■ EXTRACTED RECORDS

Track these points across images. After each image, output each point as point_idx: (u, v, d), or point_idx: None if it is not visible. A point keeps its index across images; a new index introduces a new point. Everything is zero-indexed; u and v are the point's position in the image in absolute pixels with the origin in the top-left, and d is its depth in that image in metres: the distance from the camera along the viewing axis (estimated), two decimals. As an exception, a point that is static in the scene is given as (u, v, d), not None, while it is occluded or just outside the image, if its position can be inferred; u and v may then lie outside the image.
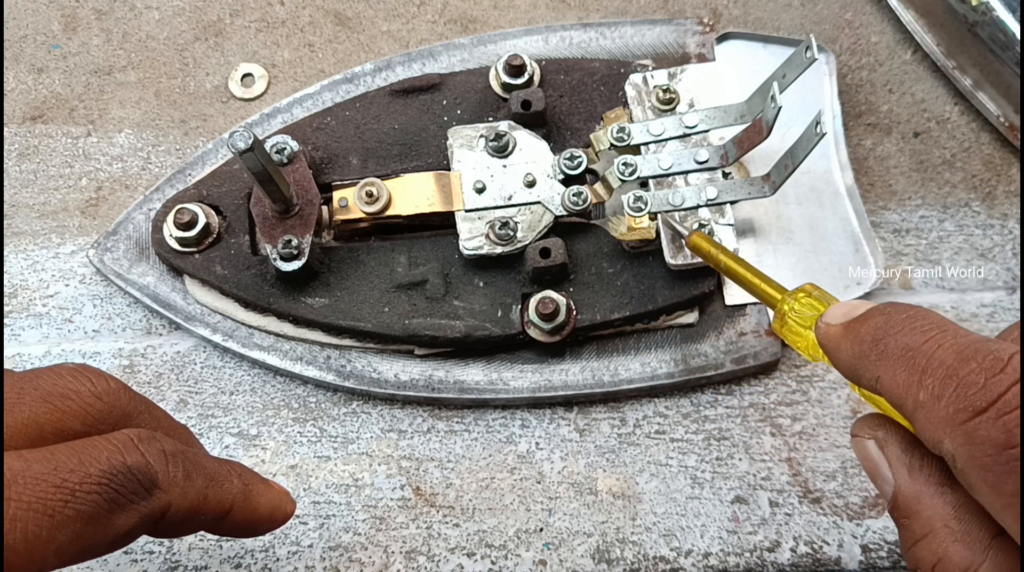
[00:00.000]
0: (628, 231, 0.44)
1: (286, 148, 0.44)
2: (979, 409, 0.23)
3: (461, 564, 0.43)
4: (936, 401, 0.24)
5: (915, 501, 0.27)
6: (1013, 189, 0.49)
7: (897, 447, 0.28)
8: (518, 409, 0.45)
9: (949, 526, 0.26)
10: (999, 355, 0.24)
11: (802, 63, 0.40)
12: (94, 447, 0.28)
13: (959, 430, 0.24)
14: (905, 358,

■ ASSIGNED TASK
Give back the line containing "3: (461, 564, 0.43)" and all the lines after it through the end of the records, unchanged.

■ REPLY
3: (461, 564, 0.43)
4: (936, 401, 0.24)
5: (915, 501, 0.27)
6: (1013, 189, 0.49)
7: (897, 447, 0.28)
8: (518, 409, 0.45)
9: (949, 526, 0.26)
10: (999, 355, 0.24)
11: (802, 63, 0.40)
12: (94, 447, 0.28)
13: (959, 430, 0.24)
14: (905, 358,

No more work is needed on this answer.